■ Page text ■
┌────────
Another woolly beast to wrangle. Reality is a tough one—it’s got a lot of songs and it’s all over the place at times (in retrospect, much like the album that followed it). Plus you’ve got to tackle all the bits and bobs of Bowie’s “semi-retirement” years. The “Bring Me the Disco King” entry is fairly intact (at the correct advice of a copy-editor, I wound up ditching the Neil Gaiman/Michael Moorcock parody section, as it didn’t fit with the other ‘alternate life’ bits). No doubt some unaware readers will say “what the hell?” at this point—Ashes gets progressively weirder as it goes on. Ending with the Scarlett Johansson songs, which I thought at first would come off as random, ended up okay, as they wrapped up the New York theme of the chapter.

Chapter Fourteen: Agent Jeffries Reports In (2011-2013)

Organizing the Next Day songs in more coherent form (thanks to Nicholas Pegg getting its recording dates for his latest edition) helped forge a decent storyline of the making of another long album, one full of struggle but also goofiness. “Heat,” by far the most laborious blog entry ever, writing-wise, is improved by edits, I believe. Curious how TND will hold up in the 2020s, as the “wow he’s back!” elated mood fades from collective memory—I’ve seen some bashing of it of late (for more, come to the event in Manchester).
└────────
■ Data listing ■
┌────────
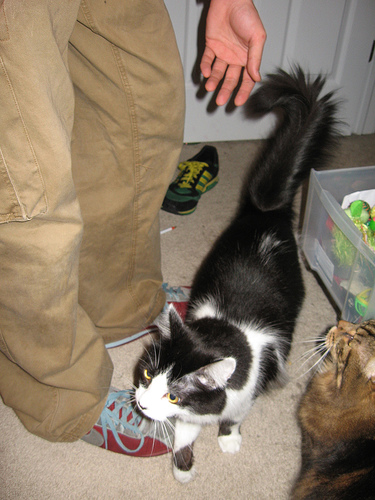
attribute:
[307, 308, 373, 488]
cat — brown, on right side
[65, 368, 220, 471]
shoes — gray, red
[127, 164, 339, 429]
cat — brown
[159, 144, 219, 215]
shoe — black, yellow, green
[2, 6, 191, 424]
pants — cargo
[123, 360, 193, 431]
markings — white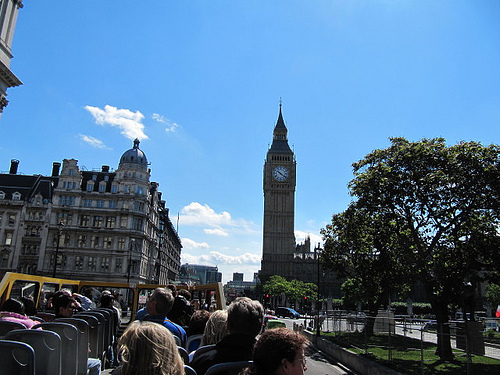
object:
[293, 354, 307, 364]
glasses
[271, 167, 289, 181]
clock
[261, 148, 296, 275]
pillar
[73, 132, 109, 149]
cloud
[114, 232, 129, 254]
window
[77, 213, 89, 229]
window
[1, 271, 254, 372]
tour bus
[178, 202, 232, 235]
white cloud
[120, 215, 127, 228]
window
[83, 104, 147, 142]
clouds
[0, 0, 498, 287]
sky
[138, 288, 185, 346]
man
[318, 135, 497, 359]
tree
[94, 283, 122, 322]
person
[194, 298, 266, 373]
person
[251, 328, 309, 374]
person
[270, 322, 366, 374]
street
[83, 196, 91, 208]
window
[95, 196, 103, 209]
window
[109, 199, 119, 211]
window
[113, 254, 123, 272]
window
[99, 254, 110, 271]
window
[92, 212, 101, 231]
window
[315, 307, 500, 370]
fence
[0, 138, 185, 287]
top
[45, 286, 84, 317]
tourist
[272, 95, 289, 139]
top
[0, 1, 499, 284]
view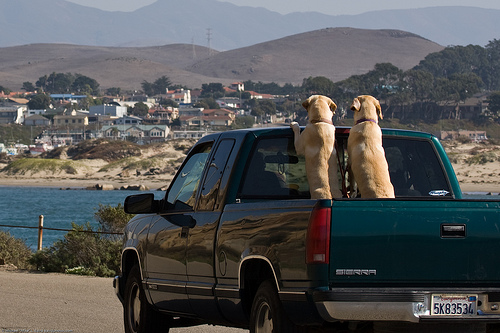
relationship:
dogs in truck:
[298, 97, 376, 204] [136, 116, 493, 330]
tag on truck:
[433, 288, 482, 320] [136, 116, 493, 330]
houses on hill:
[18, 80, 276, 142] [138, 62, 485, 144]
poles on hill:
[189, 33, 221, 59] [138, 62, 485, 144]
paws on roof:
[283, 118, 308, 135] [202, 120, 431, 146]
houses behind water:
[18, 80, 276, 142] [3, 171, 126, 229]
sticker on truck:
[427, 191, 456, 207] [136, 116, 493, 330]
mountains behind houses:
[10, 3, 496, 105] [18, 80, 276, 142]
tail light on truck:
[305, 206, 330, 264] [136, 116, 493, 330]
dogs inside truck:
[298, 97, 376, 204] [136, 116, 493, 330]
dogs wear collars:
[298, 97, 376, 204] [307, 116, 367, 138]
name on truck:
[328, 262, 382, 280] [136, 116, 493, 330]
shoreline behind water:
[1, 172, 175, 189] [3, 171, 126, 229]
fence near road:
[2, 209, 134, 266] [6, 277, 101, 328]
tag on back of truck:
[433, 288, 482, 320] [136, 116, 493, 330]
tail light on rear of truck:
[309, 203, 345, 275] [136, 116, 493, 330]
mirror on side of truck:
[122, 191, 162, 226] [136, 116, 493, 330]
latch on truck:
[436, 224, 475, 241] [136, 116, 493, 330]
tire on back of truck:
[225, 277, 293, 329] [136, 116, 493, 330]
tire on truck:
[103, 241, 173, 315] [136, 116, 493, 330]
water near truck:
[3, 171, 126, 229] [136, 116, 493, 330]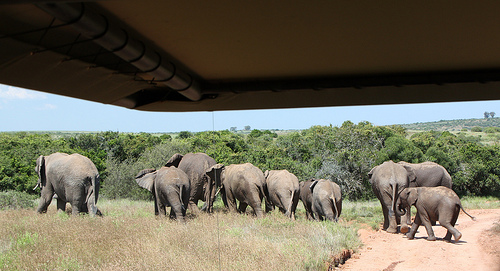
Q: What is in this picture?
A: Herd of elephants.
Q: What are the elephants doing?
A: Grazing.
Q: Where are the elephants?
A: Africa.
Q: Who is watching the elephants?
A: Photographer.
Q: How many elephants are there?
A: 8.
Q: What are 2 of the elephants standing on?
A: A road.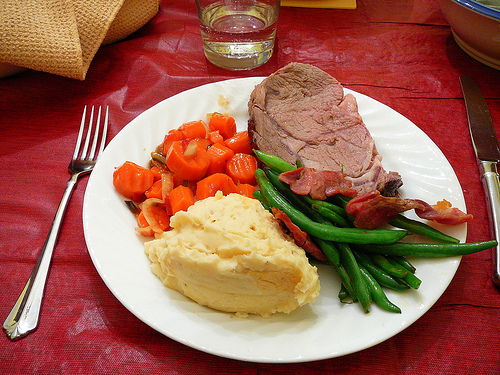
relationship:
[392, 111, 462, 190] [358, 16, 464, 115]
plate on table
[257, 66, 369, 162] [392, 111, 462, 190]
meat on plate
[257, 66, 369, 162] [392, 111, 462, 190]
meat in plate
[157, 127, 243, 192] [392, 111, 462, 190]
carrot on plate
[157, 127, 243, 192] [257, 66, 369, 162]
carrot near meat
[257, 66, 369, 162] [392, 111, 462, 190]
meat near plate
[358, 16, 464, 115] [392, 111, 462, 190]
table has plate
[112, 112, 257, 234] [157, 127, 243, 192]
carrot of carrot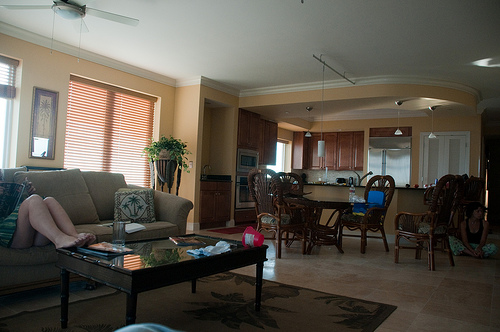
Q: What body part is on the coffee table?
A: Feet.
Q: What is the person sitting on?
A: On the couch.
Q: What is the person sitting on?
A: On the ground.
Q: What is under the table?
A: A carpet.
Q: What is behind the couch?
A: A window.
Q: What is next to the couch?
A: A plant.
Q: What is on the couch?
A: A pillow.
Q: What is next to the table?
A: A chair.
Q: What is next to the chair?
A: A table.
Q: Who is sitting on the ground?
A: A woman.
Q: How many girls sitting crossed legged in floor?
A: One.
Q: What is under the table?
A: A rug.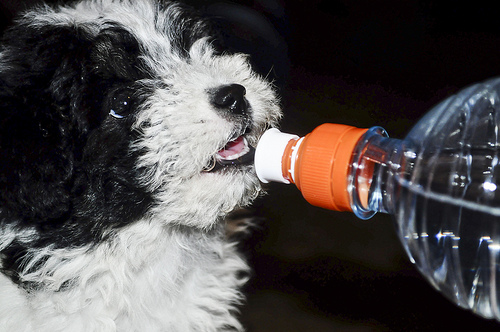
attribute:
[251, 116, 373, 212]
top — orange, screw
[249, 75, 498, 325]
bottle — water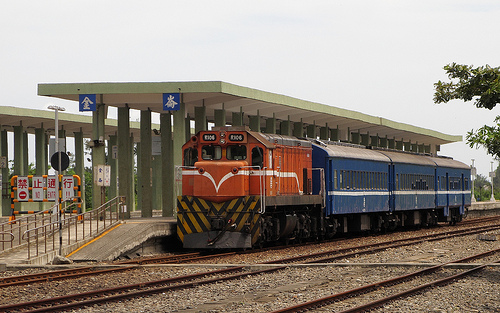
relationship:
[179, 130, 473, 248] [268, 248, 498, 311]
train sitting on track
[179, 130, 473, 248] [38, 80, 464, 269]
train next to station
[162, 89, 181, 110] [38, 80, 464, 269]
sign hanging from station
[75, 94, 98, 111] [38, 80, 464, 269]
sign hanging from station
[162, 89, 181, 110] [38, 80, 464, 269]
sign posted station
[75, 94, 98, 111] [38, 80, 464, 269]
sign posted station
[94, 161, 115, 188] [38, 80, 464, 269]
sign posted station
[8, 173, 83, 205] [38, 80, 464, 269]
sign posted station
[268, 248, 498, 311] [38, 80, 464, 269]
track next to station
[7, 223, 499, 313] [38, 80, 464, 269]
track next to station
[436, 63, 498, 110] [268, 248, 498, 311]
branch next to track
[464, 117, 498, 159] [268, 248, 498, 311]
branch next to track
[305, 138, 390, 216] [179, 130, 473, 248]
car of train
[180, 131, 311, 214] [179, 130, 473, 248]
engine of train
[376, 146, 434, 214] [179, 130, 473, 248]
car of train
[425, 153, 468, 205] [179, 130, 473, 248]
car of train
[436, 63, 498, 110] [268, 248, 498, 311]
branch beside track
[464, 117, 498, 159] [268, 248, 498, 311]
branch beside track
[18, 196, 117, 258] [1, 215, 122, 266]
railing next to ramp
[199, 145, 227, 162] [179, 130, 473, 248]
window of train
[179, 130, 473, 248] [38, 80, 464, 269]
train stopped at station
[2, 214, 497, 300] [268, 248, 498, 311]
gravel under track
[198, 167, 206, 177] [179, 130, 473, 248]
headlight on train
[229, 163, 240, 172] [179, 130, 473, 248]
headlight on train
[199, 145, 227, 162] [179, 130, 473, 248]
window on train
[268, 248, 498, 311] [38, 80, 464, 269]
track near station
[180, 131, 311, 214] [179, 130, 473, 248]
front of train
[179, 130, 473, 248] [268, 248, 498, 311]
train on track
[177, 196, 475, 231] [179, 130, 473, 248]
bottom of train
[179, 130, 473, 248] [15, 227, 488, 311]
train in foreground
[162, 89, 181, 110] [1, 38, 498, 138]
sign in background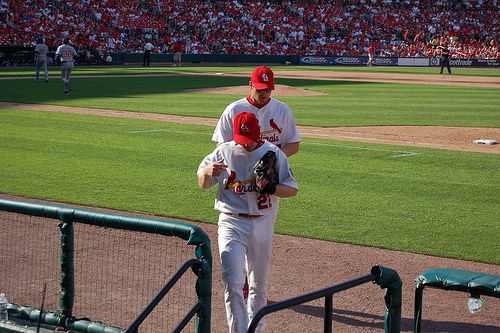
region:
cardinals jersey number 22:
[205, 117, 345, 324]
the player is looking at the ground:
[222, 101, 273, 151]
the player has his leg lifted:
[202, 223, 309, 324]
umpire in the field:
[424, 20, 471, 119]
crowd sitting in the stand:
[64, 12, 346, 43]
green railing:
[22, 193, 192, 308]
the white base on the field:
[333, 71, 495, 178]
└────────
■ What to do ■
**a)** In the Bowie chapter notes, rewrite the passage starting at "Another woolly beast" and ending at "Reports In (2011-2013)", changing "copy-editor" to "proofreader".
**b)** Write what comes next in the Bowie chapter notes, picking up after their last sentence.
You won't need the material.

■ Answers given ■
**a)**
Another woolly beast to wrangle. Reality is a tough one—it’s got a lot of songs and it’s all over the place at times (in retrospect, much like the album that followed it). Plus you’ve got to tackle all the bits and bobs of Bowie’s “semi-retirement” years. The “Bring Me the Disco King” entry is fairly intact (at the correct advice of a proofreader, I wound up ditching the Neil Gaiman/Michael Moorcock parody section, as it didn’t fit with the other ‘alternate life’ bits). No doubt some unaware readers will say “what the hell?” at this point—Ashes gets progressively weirder as it goes on. Ending with the Scarlett Johansson songs, which I thought at first would come off as random, ended up okay, as they wrapped up the New York theme of the chapter.

Chapter Fourteen: Agent Jeffries Reports In (2011-2013)

**b)**
Chapter Fifteen: Noewhemoe (2014-2016)

And: the chapter you haven’t seen before (well, half of it). The title’s from Finnegans Wake, countered by a line from a Broadcast song, as you’ll see. At the least, having Maria Schneider guide you through the writing and recording of “Sue” should be of interest. I tried to give each musician stage time—“I Can’t Give Everything Away” is as much about Jason Lindner and Ben Monder as it is DB. I decided well over a year ago that the book would end with “Blackstar,” whose structure is meant to parallel “Station to Station” in Rebel (& I had the last line set far earlier, though wound up tweaking it in the last edits). Whether it all works is, of course, up to each of you.


Chapter Eight: Family Albums (1992-1993)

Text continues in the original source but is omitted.